**Job item:** Using the records below, write out again exactly the lines that begin at the line containing "314px; top: 154px;" and end at the line containing "352px; top: 154px;", and no other lines.

**Data excerpts:**
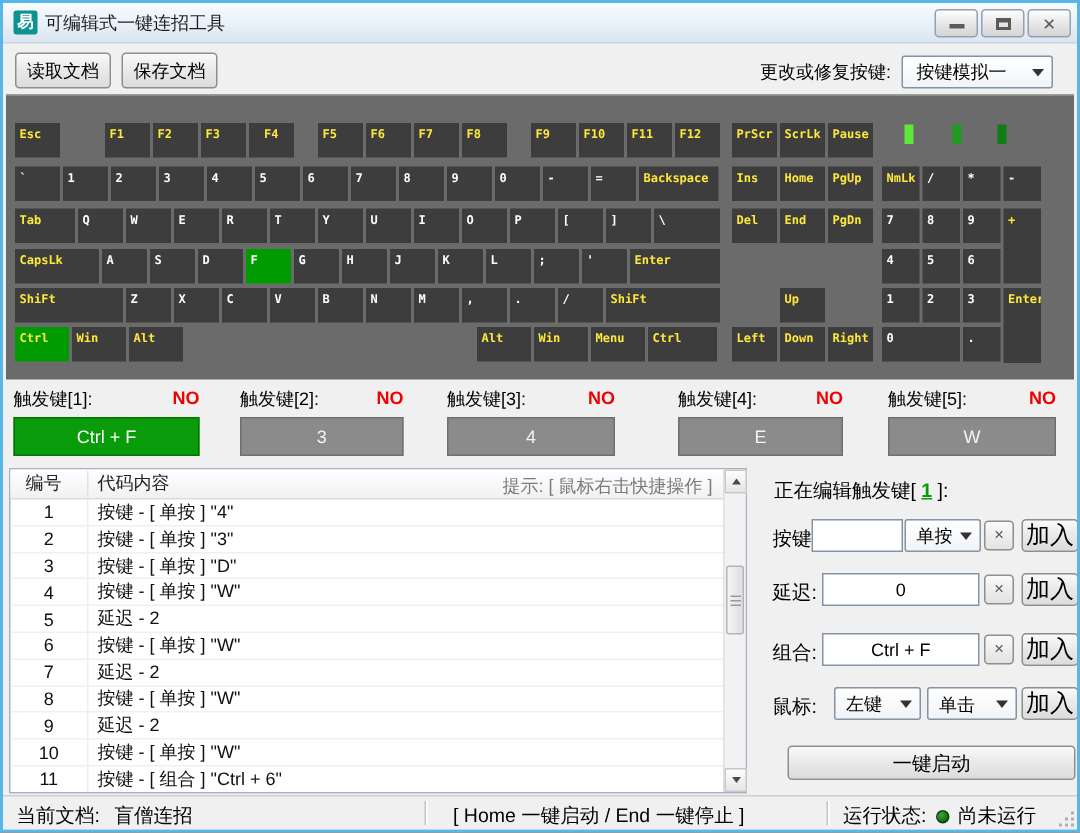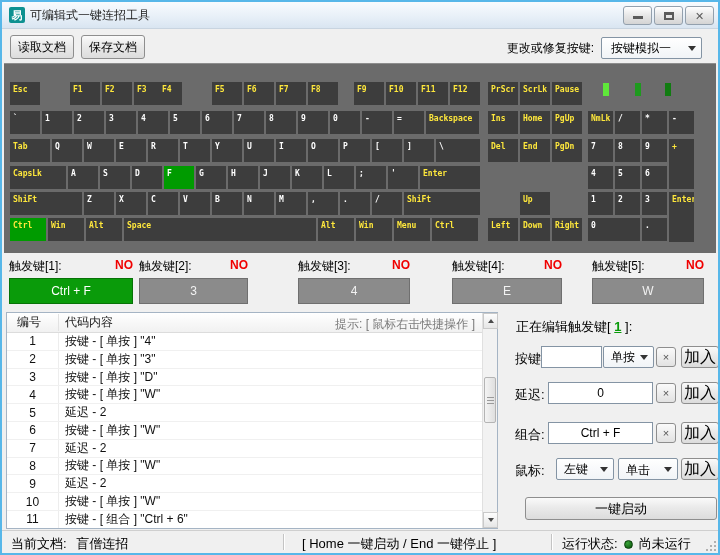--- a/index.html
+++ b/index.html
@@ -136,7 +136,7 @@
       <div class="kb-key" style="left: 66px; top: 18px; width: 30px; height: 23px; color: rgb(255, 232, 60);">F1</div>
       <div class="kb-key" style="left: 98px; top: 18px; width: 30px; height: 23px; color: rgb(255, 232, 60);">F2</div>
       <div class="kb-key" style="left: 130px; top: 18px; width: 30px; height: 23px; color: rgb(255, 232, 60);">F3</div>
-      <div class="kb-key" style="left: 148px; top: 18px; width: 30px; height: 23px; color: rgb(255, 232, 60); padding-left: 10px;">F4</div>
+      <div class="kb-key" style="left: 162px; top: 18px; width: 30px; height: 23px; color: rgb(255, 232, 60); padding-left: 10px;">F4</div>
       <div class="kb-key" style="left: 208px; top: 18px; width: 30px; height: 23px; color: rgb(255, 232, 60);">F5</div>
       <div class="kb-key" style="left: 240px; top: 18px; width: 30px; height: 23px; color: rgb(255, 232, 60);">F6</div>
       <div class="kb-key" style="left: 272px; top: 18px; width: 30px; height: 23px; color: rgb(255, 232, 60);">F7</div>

--

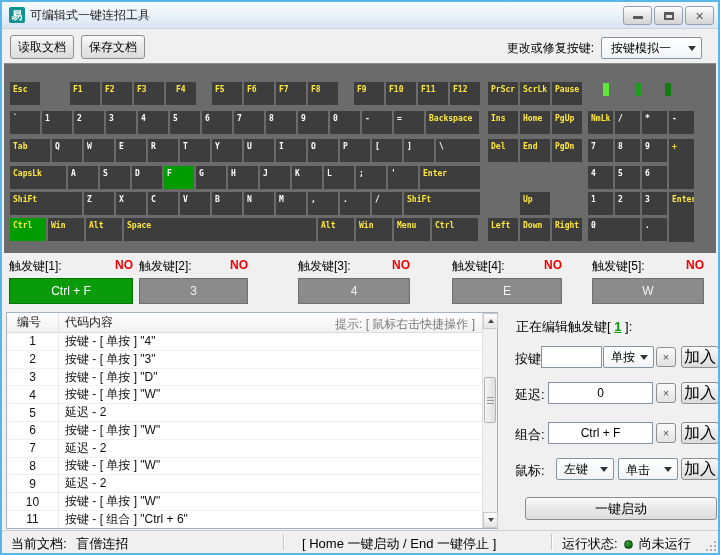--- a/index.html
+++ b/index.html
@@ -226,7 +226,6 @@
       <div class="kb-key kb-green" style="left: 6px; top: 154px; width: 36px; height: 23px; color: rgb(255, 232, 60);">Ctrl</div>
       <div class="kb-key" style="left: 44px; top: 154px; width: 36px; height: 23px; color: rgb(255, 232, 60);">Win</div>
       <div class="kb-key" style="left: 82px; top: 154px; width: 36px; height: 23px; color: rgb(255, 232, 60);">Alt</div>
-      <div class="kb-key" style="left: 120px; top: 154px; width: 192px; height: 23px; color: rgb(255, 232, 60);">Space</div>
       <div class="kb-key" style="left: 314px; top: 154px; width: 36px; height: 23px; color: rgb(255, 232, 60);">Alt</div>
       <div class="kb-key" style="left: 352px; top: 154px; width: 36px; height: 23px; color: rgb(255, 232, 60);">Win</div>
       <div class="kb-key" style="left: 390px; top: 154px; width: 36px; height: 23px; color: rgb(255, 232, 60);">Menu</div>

---

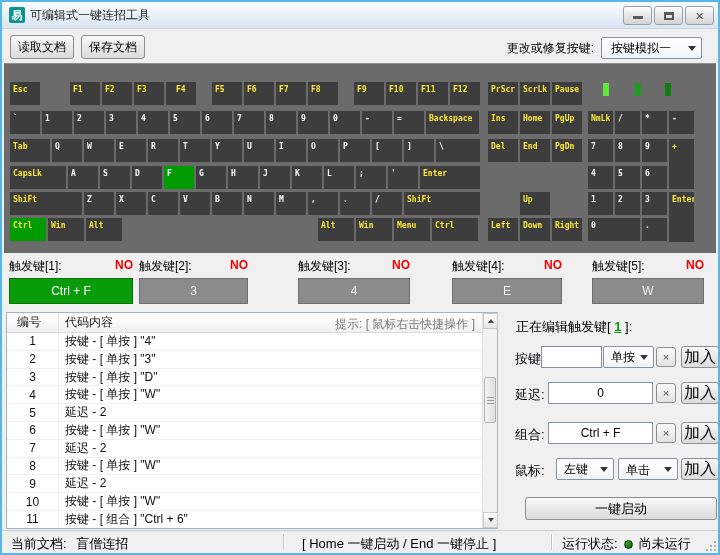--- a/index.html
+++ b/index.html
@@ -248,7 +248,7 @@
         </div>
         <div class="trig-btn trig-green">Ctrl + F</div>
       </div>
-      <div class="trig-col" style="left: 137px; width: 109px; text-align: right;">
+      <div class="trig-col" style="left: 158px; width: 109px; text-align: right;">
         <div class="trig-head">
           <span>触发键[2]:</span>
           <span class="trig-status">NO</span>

**Answer to this exercise:**
       <div class="kb-key" style="left: 314px; top: 154px; width: 36px; height: 23px; color: rgb(255, 232, 60);">Alt</div>
       <div class="kb-key" style="left: 352px; top: 154px; width: 36px; height: 23px; color: rgb(255, 232, 60);">Win</div>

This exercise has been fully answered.